El viejo refrán de que “nadie experimenta en cabeza ajena” puede aplicarse no solo a individuos, sino también a pueblos enteros. En los últimos años, la pretensión de suplir todas las necesidades sociales e individuales mediante la acción del Estado paternalista e intervencionista ha sido ensayada muchas veces en diversos países que, después de dolorosas experiencias, ya están de vuelta de estas utopías irrealizables.
Sin embargo, cuando unos vienen de vuelta, otros apenas van de ida: los ejemplos de la antigua Unión Soviética y sus satélites y el lamentable estado de los países que en nuestro continente han adoptado políticas socialistas radicales no han sido suficientemente aleccionadores para un sector de nuestra población, que en la presente campaña electoral, para canalizar una protesta anárquica contra muchas cosas no bien definidas, se ha entusiasmado con el discurso de un joven político, de indudable extracción comunista, que oculta su filiación tras vagas consignas estereotipadas.
El auge, según las encuestas, de este sorpresivo líder nos obliga, independientemente del resultado final de las elecciones del próximo mes, a un replanteamiento de nuestra democracia como sistema político, algo que sobrepasa evidentemente el marco del presente comentario, así como al análisis de las verdaderas causas del inesperado apoyo que ha recibido un candidato que, antes de entrar en la contienda electoral, en múltiples oportunidades ya había hecho profesión de su credo comunista, el cual ha sido tradicionalmente rechazado por los costarricenses.
Carlos Marx, el teórico del llamado “socialismo científico”, no fue jamás un demócrata.
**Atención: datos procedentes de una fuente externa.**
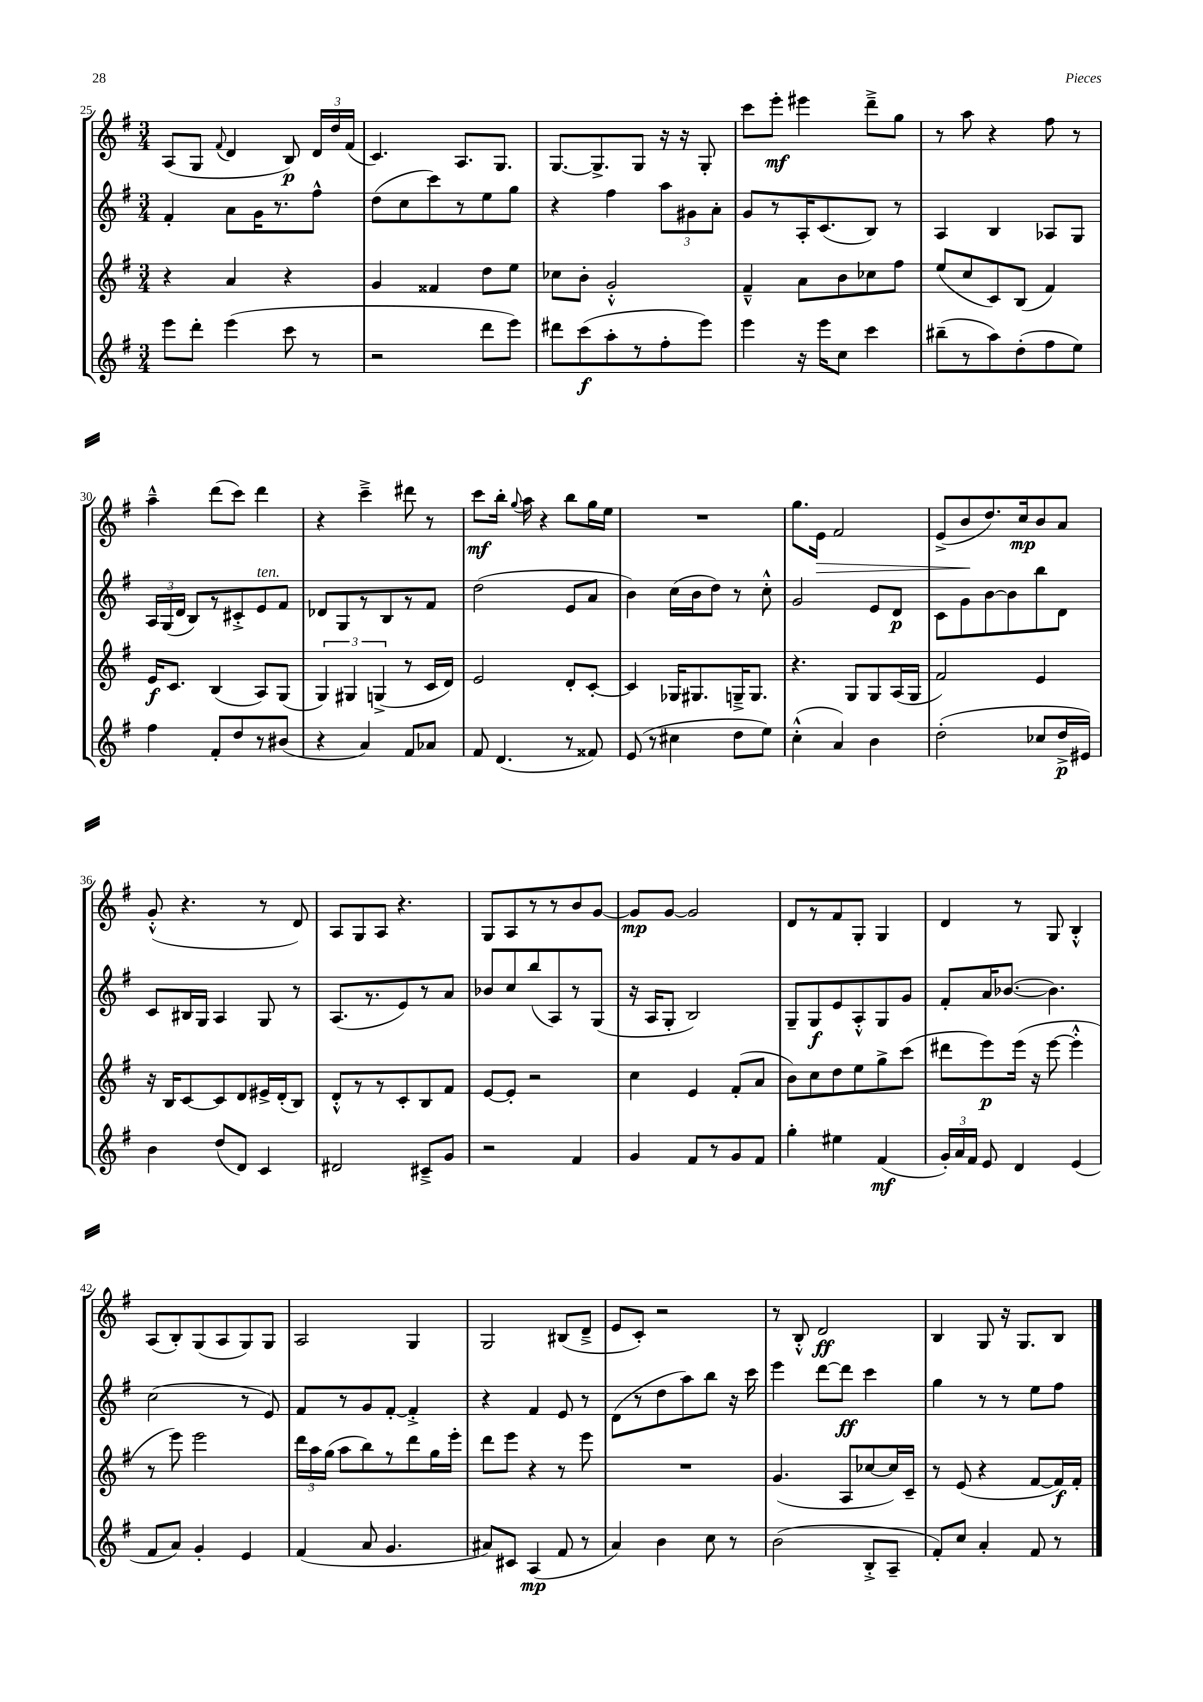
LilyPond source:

<<
\new StaffGroup <<
\new Staff = "s0" {
    \clef treble \key g \major \numericTimeSignature \time 3/4
    \autoBeamOff a8[( g8] \appoggiatura { fis'8 } d'4 b8\p) \tuplet 3/2 { d'16[ d''16 fis'16]( } |
    c'4.) a8.[ g8.] |
    g8.[~ g8.-> g8] r16 r16 g8-. |
    c'''8[ e'''8]-.\mf eis'''4 d'''8[---> g''8] |
    r8 a''8 r4 fis''8 r8 |
    a''4---^ d'''8[( c'''8]) d'''4 |
    r4 c'''4---> dis'''8 r8 |
    c'''8[\mf b''16]-. \appoggiatura { g''8 } a''16 r4 b''8[ g''16 e''16] |
    R2. |
    g''8.[ e'16]\> fis'2 |
    e'8[->( b'8\! d''8.) c''16\mp b'8 a'8] |
    g'8-.-^( r4. r8 d'8) |
    a8[ g8 a8] r4. |
    g8[ a8 r8 r8 b'8 g'8]~ |
    g'8[\mp g'8]~ g'2 |
    d'8[ r8 fis'8 g8]-. g4 |
    d'4 r8 g8 b4-.-^ |
    a8[( b8-.) g8( a8 g8) g8] |
    a2 g4 |
    g2 bis8[( d'8]---> |
    e'8[ c'8]-.) r2 |
    r8 b8-.-^ d'2\ff |
    b4 g8 r16 g8.[ b8] \bar "|." |
}
\new Staff = "s1" {
    \clef treble \key g \major \numericTimeSignature \time 3/4
    \autoBeamOff fis'4-. a'8[ g'16 r8. fis''8]-^ |
    d''8[( c''8 c'''8) r8 e''8 g''8] |
    r4 fis''4 \tuplet 3/2 { a''8[ gis'8 a'8]-. } |
    g'8[ r8 a16-. c'8.( b8]) r8 |
    a4 b4 aes8[ g8] |
    \tuplet 3/2 { a16[ g16( d'16] } b8[) r8 cis'8-.-> e'8^\markup { \italic "ten." } fis'8] |
    des'8[ g8 r8 b8 r8 fis'8] |
    d''2( e'8[ a'8] |
    b'4) c''16[( b'16 d''8]) r8 c''8-.-^ |
    g'2 e'8[ d'8]\p |
    c'8[ g'8 b'8~ b'8 b''8 d'8] |
    c'8[ bis16 g16] a4 g8 r8 |
    a8.[( r8. e'8) r8 a'8] |
    bes'8[ c''8 b''8( a8) r8 g8]( |
    r16 a16[ g8]-. b2) |
    g8[-- g8\f e'8 a8-.-^ g8 g'8] |
    fis'8[-. a'16 bes'8.]~( bes'4.) |
    c''2( r8 e'8) |
    fis'8[ r8 g'8 fis'8]~-. fis'4-.-> |
    r4 fis'4 e'8 r8 |
    d'8[( r8 d''8 a''8) b''8] r16 c'''16 |
    e'''4 d'''8[~ d'''8]\ff c'''4 |
    g''4 r8 r8 e''8[ fis''8] \bar "|." |
}
\new Staff = "s2" {
    \clef treble \key g \major \numericTimeSignature \time 3/4
    \autoBeamOff r4 a'4 r4 |
    g'4 fisis'4 d''8[ e''8] |
    ces''8[ b'8]-. g'2-.-^ |
    fis'4---^ a'8[ b'8 ces''8 fis''8] |
    e''8[( c''8 c'8) b8]( fis'4) |
    e'16[\f c'8.] b4( a8[) g8]( |
    \tuplet 3/2 { g4) gis4 g4->( } r8 c'16[ d'16]) |
    e'2 d'8[-. c'8]~-. |
    c'4 ges16[ gis8. g16---> g8.] |
    r4. g8[ g8 a16( g16] |
    fis'2) e'4 |
    r16 b16[ c'8~ c'8 d'8 eis'16-> d'16-.( b8]) |
    d'8[-.-^ r8 r8 c'8-. b8 fis'8] |
    e'8[~ e'8]-. r2 |
    c''4 e'4 fis'8[-.( a'8] |
    b'8[) c''8 d''8 e''8 g''8-> c'''8]( |
    dis'''8[ e'''8\p) e'''16]( r16 e'''8~ e'''4-.-^ |
    r8 e'''8) e'''2 |
    \tuplet 3/2 { d'''16[ a''16 g''16]( } a''8[ b''8) r8 d'''8 g''16 e'''16]-. |
    d'''8[ e'''8] r4 r8 e'''8 |
    R2. |
    g'4.( a8[ ces''8~ ces''16) c'16]-- |
    r8 e'8( r4 fis'8[~ fis'16\f) fis'16]-. \bar "|." |
}
\new Staff = "s3" {
    \clef treble \key g \major \numericTimeSignature \time 3/4
    \autoBeamOff e'''8[ d'''8]-. e'''4( c'''8 r8 |
    r2 d'''8[ e'''8]) |
    dis'''8[ c'''8\f( a''8-. r8 fis''8-. e'''8]) |
    e'''4 r16 e'''16[ c''8] c'''4 |
    bis''8[--( r8 a''8) d''8-.( fis''8 e''8]) |
    fis''4 fis'8[-. d''8 r8 bis'8]( |
    r4 a'4) fis'8[ aes'8] |
    fis'8 d'4.( r8 fisis'8) |
    e'8( r8 cis''4 d''8[ e''8]) |
    c''4-.-^( a'4) b'4 |
    d''2-.( ces''8[ d''16->\p eis'16]) |
    b'4 d''8[( d'8]) c'4 |
    dis'2 cis'8[---> g'8] |
    r2 fis'4 |
    g'4 fis'8[ r8 g'8 fis'8] |
    g''4-. eis''4 fis'4\mf( |
    \tuplet 3/2 { g'16[-.) a'16 fis'16] } e'8 d'4 e'4( |
    fis'8[ a'8]) g'4-. e'4 |
    fis'4( a'8 g'4. |
    ais'8[) cis'8] a4\mp( fis'8 r8 |
    a'4) b'4 c''8 r8 |
    b'2( b8[-.-> a8]-- |
    fis'8[-.) c''8] a'4-. fis'8 r8 \bar "|." |
}
>>
>>
\layout { \context { \Score currentBarNumber = #25 } }
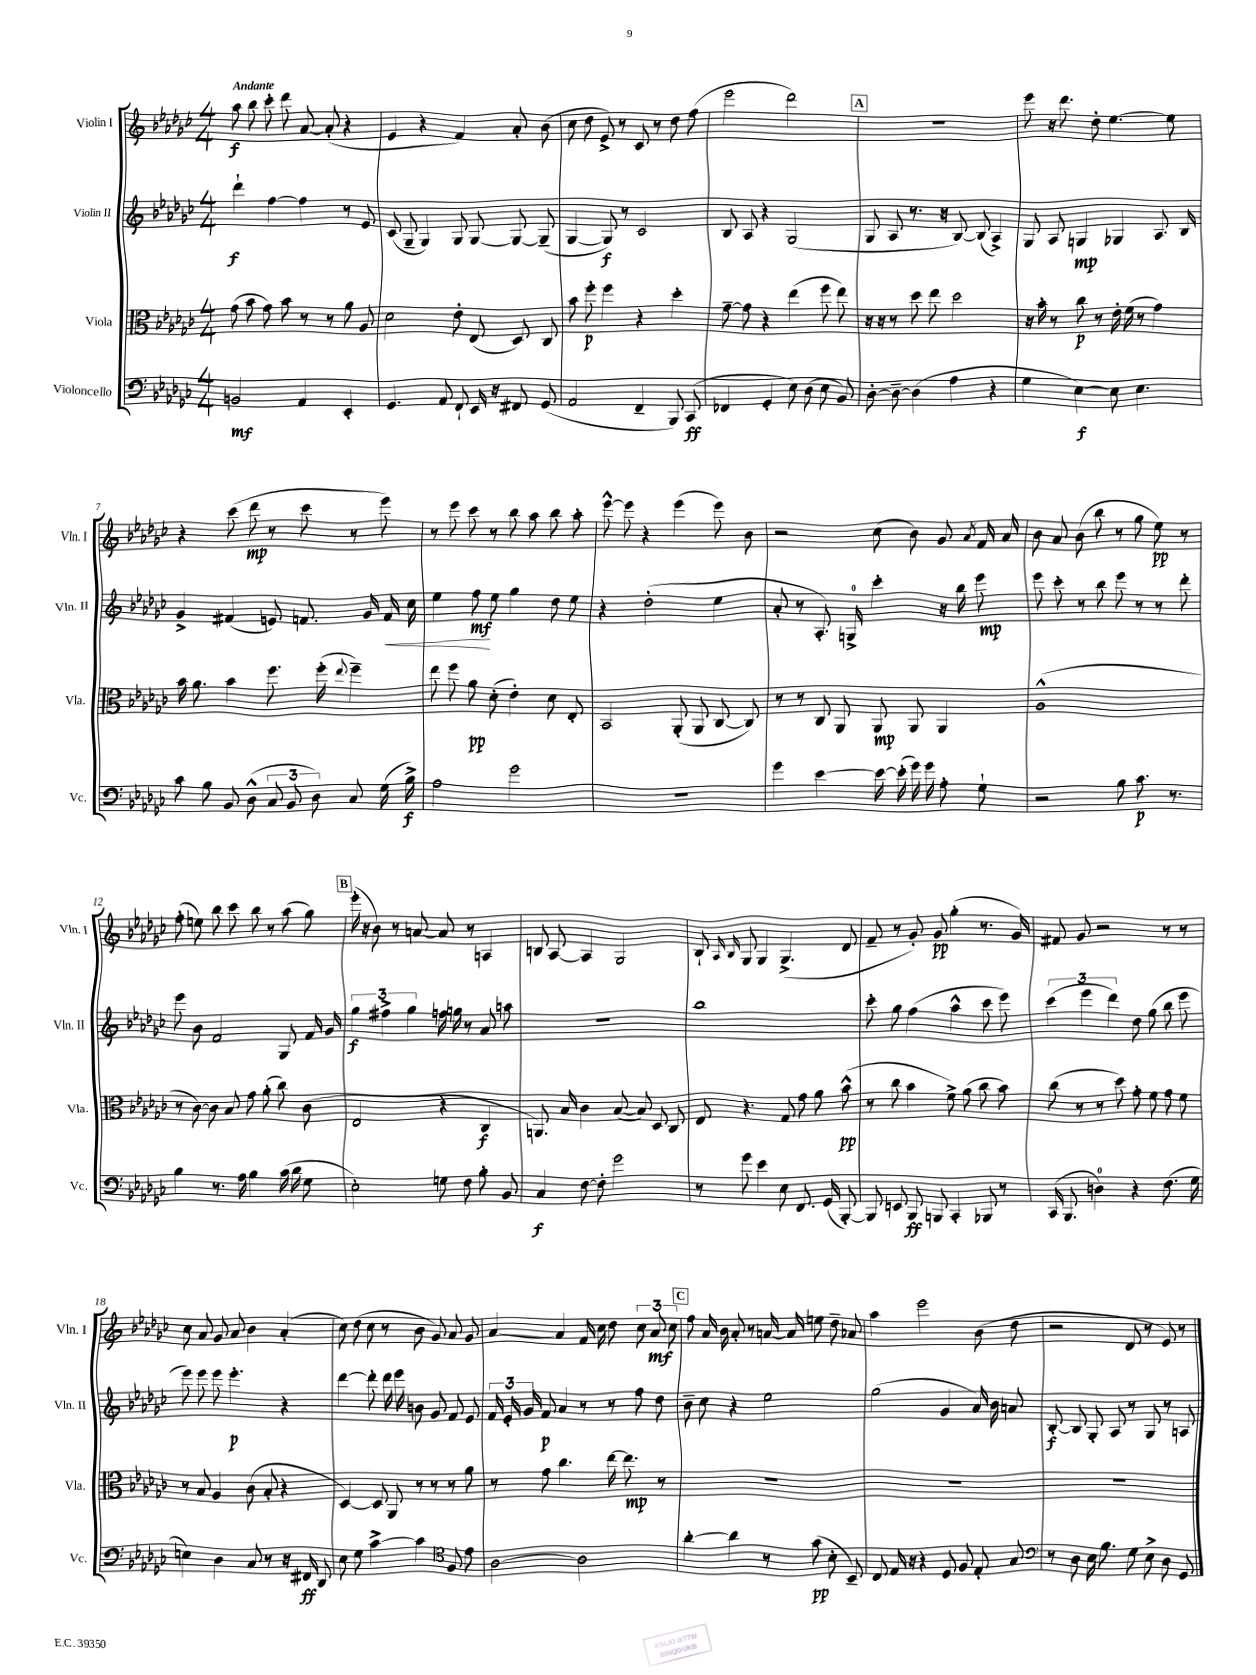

**kern	**kern	**kern	**kern
*staff4	*staff3	*staff2	*staff1
*clefF4	*clefC3	*clefG2	*clefG2
*k[b-e-a-d-g-c-]	*k[b-e-a-d-g-c-]	*k[b-e-a-d-g-c-]	*k[b-e-a-d-g-c-]
*M4/4	*M4/4	*M4/4	*M4/4
2BB	(8g-	4ddd-`	8aa-
.	8b-	.	8bb-
.	8g-)	[4ff	8ccc-'
.	8b-	.	8ddd-
4AA-	8r	4ff]	[8a-
.	8r	.	(8a-']
4EE-'	8a-	8r	4r
.	8A-	8e-	.
=	=	=	=
4.GG-	2d-	(8c-	4e-
.	.	8G-~	.
.	.	4G-)	4r
8AA-	.	.	.
8FF`	8e-'	8G-	4f)
16EE-	(8E-	[8G-	.
16r	.	.	.
8FF#	8D-)	8G-_	8a-'
(8GG-	8C-	(8G-~]	(8b-
=	=	=	=
2AA-	8b-	[4G-	8cc-
.	8ff'	.	8dd-
.	4ff	8G-])	8e-^)
.	.	8r	8r
4FF~	4r	2c-	8c-
.	.	.	8r
8BBB-)	4dd-'	.	8dd-
(8CC-	.	.	(8ff
=	=	=	=
4FF-	[8g-~	8B-	2eee-
.	8g-]	8A-	.
4GG-'	4r	4r	.
8E-)	(4ee-	(2G-	2ddd-)
(8D-	.	.	.
8E-	8ff	.	.
8BB-)	8ee-)	.	.
=	=	=	=
[8D-'	16r	8G-	1r
.	16r	.	.
8D-~_	8r	8A-	.
(4D-]	8dd-	8.r	.
.	8ee-	.	.
.	.	16r	.
4A-	2dd-	[8B-)	.
.	.	(8B-]	.
4r	.	4A-^)	.
=	=	=	=
4G-	16r	8G-	8eee-
.	16b-'	.	.
.	8r	8A-	16r
.	.	.	8.ddd-
[4E-)	8cc-	4G	.
.	8r	.	8dd-'
8E-]	16e-'	4G-	[4.ee-
.	(16f	.	.
4.E-	8r	.	.
.	4g-)	8.A-	.
.	.	.	8ee-]
.	.	16B-	.
=	=	=	=
8c-	16b-	4g-^	4r
.	8.a-	.	.
8B-	.	.	.
8BB-	4b-	(4f#	(8ccc-
(8D-^^	.	.	8ddd-
12C-	8.ff	8e)	8r
12BB-	.	.	.
.	.	8.f	8ccc-
12D-)	.	.	.
.	(16ff'	.	.
.	8qqee-	.	.
8C-	4ff~)	.	8r
.	.	16g-	.
(16G-	.	16f	8eee-)
16B-^)	.	16cc-	.
=	=	=	=
2A-	8ee-	4ee-	8r
.	8ff	.	8eee-
.	8a-	8ff	8ccc-
.	(8d-'	8ee-	8r
2g-	4e-')	4gg-	8bb-
.	.	.	8aa-
.	8d-	8dd-	8bb-
.	8E-'	8ee-	8aa-'
=	=	=	=
1r	2BB-	4r	[8eee-^^
.	.	.	8eee-]
.	.	(2dd-'	4r
.	(8AA-'	.	(4eee-
.	8AA-	.	.
.	[8C-	4ee-	8eee-)
.	8C-])	.	8b-
=	=	=	=
4g-	8r	8a-'	2r
.	8r	8r	.
[4e-	8C-	8.A-')	.
.	8AA-	.	.
.	.	16G^	.
16e-_	8AA-	4ccc-'	(8cc-
(16e-']	.	.	.
16g-)	8AA-	.	8b-)
16g-	.	.	.
8A-'	4AA-	16r	8g-
.	.	16bb-	.
.	.	.	8qa-
8G-`	.	8eee-	16f
.	.	.	16a-
=	=	=	=
2r	(1A-^^	8eee-	8b-
.	.	8ccc-'	8a-
.	.	8r	(8b-
.	.	8bb-	8bb-
8B-	.	8eee-	8r
8.c-	.	8r	8gg-
.	.	8r	8ee-)
8.r	.	.	.
.	.	8ddd-'	8r
=	=	=	=
4B-	8r	8eee-	(8ff'
.	[8c-)	8b-	8ee)
8.r	8c-]	2f	8bb-
.	8B-	.	8ccc-
16A-	.	.	.
4B-	8g-	.	8bb-
.	(8a-'	.	8r
(16c-	8cc-)	8G-	(8aa-
16d-	.	.	.
8G-	(8c-	16f	8gg-)
.	.	16g-	.
=	=	=	=
2E-')	2E-	6gg-	(16eee-'
.	.	.	16r
.	.	.	8b-)
.	.	6ff#^	.
.	.	.	8r
.	.	6gg-	.
.	.	.	[8a
8G	4r	16ff	8a]
.	.	16gg	.
8F	.	8r	8r
8B-'	4C-	8a-	4A
8BB-	.	8aa	.
=	=	=	=
4C-	8.AA)	1r	8B
.	.	.	[8A-
.	16B-	.	.
[8F	4c-	.	4A-]
8F']	.	.	.
2g-	([8B-	.	2G-
.	8B-])	.	.
.	8D-	.	.
.	8C-	.	.
=	=	=	=
8r	8E-	1bb-	8B-`
.	.	.	16qqA-
.	.	.	16qqB-
8g-	4.r	.	8G-
4e-	.	.	4G-
8E-	8G-	.	(4.G-^
8.FF	8g-	.	.
.	8a-	.	.
(16GG-	.	.	.
[8BBB-')	(8b-^^	.	8d-
=	=	=	=
8BBB-]	8r	8ccc-'	8f~
8EE	8cc-	8gg-	8r
8BBB-	4b-	(4ff	8g-')
8BBB	.	.	8g-
4CC-'	8f^)	4aa-^^	(4gg-'
.	(8a-	.	.
8BBB-	8cc-	8ccc-	8.r
8r	8b-)	8eee-)	.
.	.	.	16g-)
=	=	=	=
(16CC-	(8cc-	(6ccc-	8f#
8.BBB-	.	.	.
.	8r	.	8g-
.	.	6eee-	.
4D)	8r	.	2r
.	.	6ddd-)	.
.	8dd-)	.	.
4r	8g-'	8dd-	.
.	8f	(8gg-	.
(8.F	8g-	8bb-	8r
.	8f	8eee-	8r
16G-	.	.	.
=	=	=	=
4E)	8r	8eee-)	8cc-
.	8B-	8eee-	8a-
4D-	4A-	8eee-	8g-
.	.	4.eee-'	8a-
8C-	(8c-	.	4b-
8r	8B-'	.	.
16r	4r	4r	(4a-'
16FF#	.	.	.
8DD-	.	.	.
=	=	=	=
8E-	[4D-)	[4ddd-	8cc-)
8G-	.	.	(8dd-
[4c-^	8D-]	8ddd-']	8cc-
.	8AA-	16ddd-	8r
.	.	16eee-	.
4c-]	8r	8b	8b-
.	8r	8g-	8g-)
*clefC4	*	*	*
8F	8r	8f	8a-
8e-	8a-	8e-	8g-
=	=	=	=
[2A-	8r	24f	[4a-
.	.	24e-'	.
.	.	24g-	.
.	8g-	8f	.
.	4.cc-	4a-	4a-]
2A-]	.	8r	16f
.	.	.	16cc-
.	[16ee-	8r	8dd-
.	8.ee-]	.	.
.	.	8ff	12cc-
.	.	.	12a-
.	8r	8dd-	.
.	.	.	12cc-
=	=	=	=
[4a-'	1r	8b-~	8ff
.	.	8cc-	16a-
.	.	.	16b-
4a-]	.	4r	8a-'
.	.	.	8r
8r	.	2ee-	[16a
.	.	.	16a]
(8g-	.	.	8ee
8B-'	.	.	8dd-~
8BB-~)	.	.	8a-
=	=	=	=
8C-	1r	(2gg-	4aa-
16E-	.	.	.
16r	.	.	.
4r	.	.	2eee-
8D-	.	4g-	.
8F	.	.	.
8E-'	.	16a-)	(8b-
.	.	16b-	.
8G-	.	8a	8dd-
=	=	=	=
*clefF4	*	*	*
8r	1r	[8B-'	2r
8D-	.	8B-]	.
16E-	.	8G-'	.
8.B-	.	.	.
.	.	8A-	.
8G-	.	8r	8d-
8E-^	.	8G-	8r
8D-	.	8r	8e-)
8GG-	.	8A	8r
==	==	==	==
*-	*-	*-	*-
Era un comunista y su egocentrismo posiblemente le habría impedido someter sus ideas al tribunal de la opinión pública, aunque hubiera tenido la oportunidad de hacerlo. Los seguidores que llevaron a la práctica sus teorías las consideraron dogmas intangibles y, en los países donde lograron adueñarse del poder, nunca las sometieron a consulta popular y persiguieron sañudamente a quienes osaban discutirlas. Es sabido que, en los países comunistas, las elecciones –cuando se hacen– son manipuladas desde el poder o, sencillamente, no se celebran, como en Cuba.
De ahí que resulte insólito que un comunista participe en una contienda democrática, aunque posiblemente, si ve la posibilidad, puede poner en práctica el consejo de Lenin, quien enseñaba que, para llegar al poder, todas las vías son buenas , incluso las legales. A quienes lo califican de joven e inexperto, el candidato les responde que su condición de abogado y su experiencia como asesor legislativo y actual diputado lo capacitan para aspirar al cargo, y que lo único que no sabe es robar. En efecto, nadie lo ha acusado de ladrón, pero sí es evidente que, calculadamente, le ha ocultado al electorado su filiación comunista, pues sabe muy bien que el reconocimiento explícito de esa ideología espantaría a muchos de sus actuales seguidores.
A cuantos le tocan el tema contesta vagamente que ni él ni su partido pretenden copiar recetas de otros países, y que procurará erradicar la pobreza y “cerrar la brecha social”, que es, prácticamente, lo mismo que dicen todos los demás candidatos. Pero, para ser leal con sus seguidores de buena fe y aquietar un poco las agitadas aguas que ha levantado su participación en este proceso, tendría que abjurar públicamente de su credo comunista y asegurarle al país que un eventual gobierno suyo respetará la propiedad privada y el régimen de libre empresa, y no celebrará tratados, acuerdos ni componendas de ninguna clase con Gobiernos extranjeros que, en alguna forma, comprometan o menoscaben las libertades y derechos de los que actualmente gozamos todos los ciudadanos.